Ratings agency Fitch downgraded South Africa’s credit rating to sub-investment grade on Friday, saying a recent cabinet reshuffle that saw the country’s respected finance minister fired will likely result in a change in economic policy direction, Reuters reported.
Downgrades to junk — first by S&P on Monday and today by Fitch — could see South Africa fall off some global bond indexes and force international funds that are prohibited from holding sub-investment grade securities to sell, Eyewitness News reported.
South African President Jacob Zuma fired Finance Minister Pravin Gordhan, who had urged budget restraint and improved management at state companies, in a cabinet reshuffle on March 31. This set off South Africa’s worst political crisis in almost a decade and triggered calls from top officials for him to resign, according to Bloomberg:
Investors regard the firing as a blow to an economy growing at the slowest pace since a 2009 recession and grappling with 27 percent unemployment and the rand and bonds plunged.
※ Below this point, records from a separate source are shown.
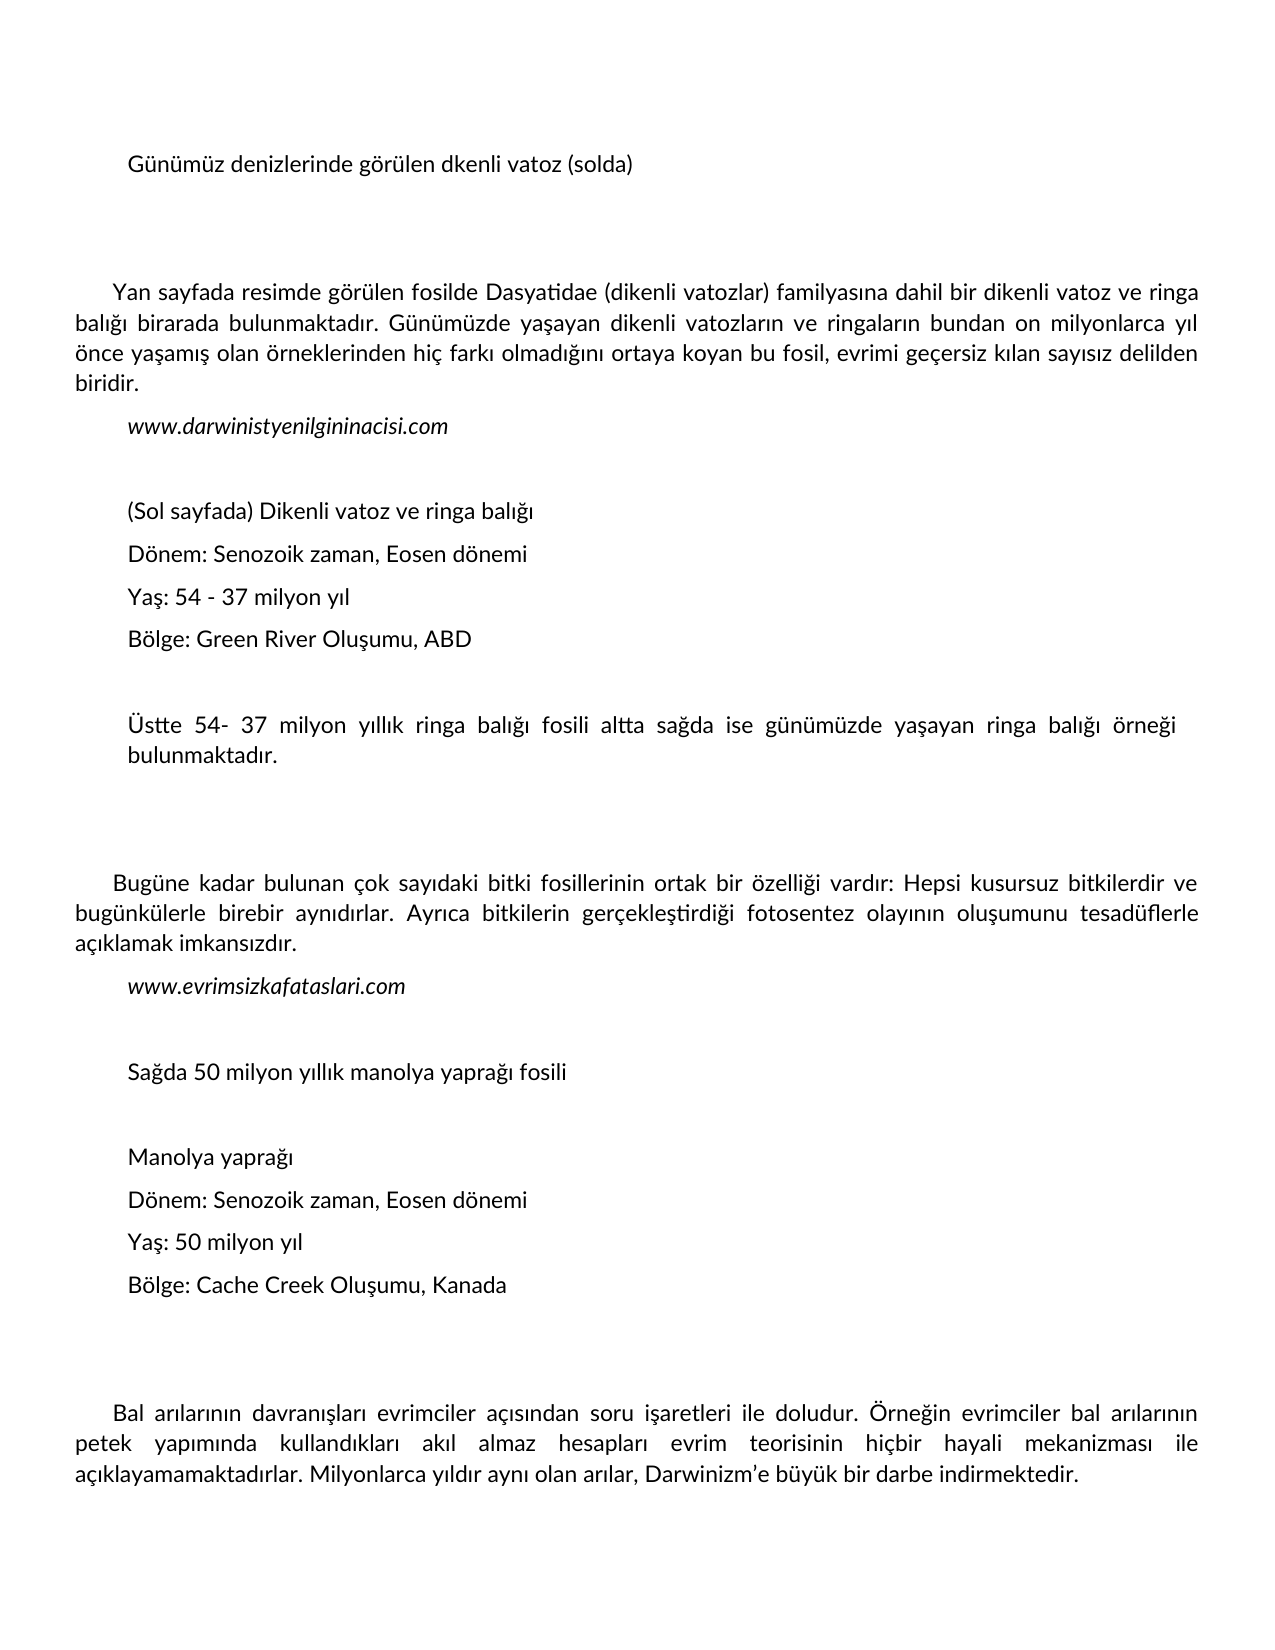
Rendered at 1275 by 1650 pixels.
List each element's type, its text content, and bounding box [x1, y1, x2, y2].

text Bölge: Cache Creek Oluşumu, Kanada [127, 1271, 1177, 1298]
text Yaş: 54 - 37 milyon yıl [127, 582, 1177, 610]
text Yaş: 50 milyon yıl [127, 1228, 1177, 1256]
text Günümüz denizlerinde görülen dkenli vatoz (solda) [127, 150, 1177, 177]
text Sağda 50 milyon yıllık manolya yaprağı fosili [127, 1057, 1177, 1085]
text Bal arılarının davranışları evrimciler açısından soru işaretleri ile doludur. Örneğin evrimciler bal arılarının petek yapımında kullandıkları akıl almaz hesapları evrim teorisinin hiçbir hayali mekanizması ile açıklayamamaktadırlar. Milyonlarca yıldır aynı olan arılar, Darwinizm’e büyük bir darbe indirmektedir. [75, 1399, 1200, 1487]
text Bölge: Green River Oluşumu, ABD [127, 625, 1177, 652]
text Dönem: Senozoik zaman, Eosen dönemi [127, 1185, 1177, 1213]
text Yan sayfada resimde görülen fosilde Dasyatidae (dikenli vatozlar) familyasına dahil bir dikenli vatoz ve ringa balığı birarada bulunmaktadır. Günümüzde yaşayan dikenli vatozların ve ringaların bundan on milyonlarca yıl önce yaşamış olan örneklerinden hiç farkı olmadığını ortaya koyan bu fosil, evrimi geçersiz kılan sayısız delilden biridir. [75, 278, 1200, 396]
text Dönem: Senozoik zaman, Eosen dönemi [127, 539, 1177, 567]
text Bugüne kadar bulunan çok sayıdaki bitki fosillerinin ortak bir özelliği vardır: Hepsi kusursuz bitkilerdir ve bugünkülerle birebir aynıdırlar. Ayrıca bitkilerin gerçekleştirdiği fotosentez olayının oluşumunu tesadüflerle açıklamak imkansızdır. [75, 869, 1200, 957]
text Üstte 54- 37 milyon yıllık ringa balığı fosili altta sağda ise günümüzde yaşayan ringa balığı örneği bulunmaktadır. [127, 710, 1177, 768]
text www.darwinistyenilgininacisi.com [127, 411, 1177, 439]
text (Sol sayfada) Dikenli vatoz ve ringa balığı [127, 497, 1177, 524]
text Manolya yaprağı [127, 1143, 1177, 1170]
text www.evrimsizkafataslari.com [127, 972, 1177, 999]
Fitch’s downgrade on both foreign and local currency debt follows S&P Global Ratings, which also cut South African foreign debt to “junk” status.
Fitch’s move will almost certainly lead to a rise in government debt-servicing costs, Reuters reported. This will mean less money for critical services such as housing, education and sanitation, which could result in even more protests over service delivery that have already rocked towns across the South Africa.
“It is very disappointing, but unfortunately not so too unpredictable,” said Nedbank chief economist Dennis Dykes. “Once S&P has moved it does put a littler bit of pressure on the other rating agencies. Clearly, they also want to move in the interests of investors that actually follow their ratings.”
On March 31 Zuma appointed 10 new ministers to the national executive committee, replacing Finance Minister Pravin Gordhan and and Deputy Finance Minister Mcebisi Jonas.
Six top ANC leaders disapproved of the way the reshuffle was handled, The Citizen reported.
Deputy President Cyril Ramaphosa, Secretary General Gwede Mantashe and Treasurer General Zweli Mkhize criticized the move, saying the reshuffle was handled in a chaotic manner.
South Africans have not benefited from political liberation attained in 1994, Zuma said in his February 2017 State of the Nation Address. As a result there still is a huge wealth gap between black and white households.
Zuma’s presidency has been riddled with corruption accusations and money-related scandals.
He has called for radical economic transformation, and this includes dealing with dominance by a handful of players in certain sectors of the economy, Huffington Post reported.
Since being fired, Gordhan has refrained from criticizing Zuma, Moneyweb reported:
“Whilst ‘radical economic transformation’ has become a useful populist slogan, there is a bit of truth in it,” Gordhan said. “Unless we are indeed transformative, and we are radical in the sense that we get to the roots of the problem, and radical in the sense that we lend a new sense of urgency to bring about economic change and greater levels of social justice, we won’t be solving South Africa’s problems, and nor are we going to be able to blame somebody else for those problems either.”
Following the government reshuffle, fiscal consolidation in South Africa will be less of a priority given the president’s focus on radical socioeconomic transformation, Fitch said, according to Eyewitness News:
This means that renewed shortfalls in revenues, for example as a result of lower-than-expected GDP growth, are less likely to be compensated by expenditure and revenue measures. This could put upward pressure on general government debt, which at an estimated 53 percent of GDP at end-March 2017 was already slightly above the ‘BB’ category median of 51 percent.
The tensions within the ANC will mean that political energy will be absorbed by efforts to maintain party unity and fend off leadership challenges and to placate rising social pressures for addressing inequality, poverty and weak public service delivery.
The Treasury’s ability to withstand departmental demands for increased spending may also weaken. Political uncertainty was already an important factor behind weak growth last year, as in Fitch’s assessment it has affected the willingness of companies to invest.
The agency believes that the Cabinet reshuffle will further undermine the investment climate. Fitch forecasts GDP growth of 1.2 percent in 2017 and 2.1 percent in 2018, but the reshuffle has raised downside risks.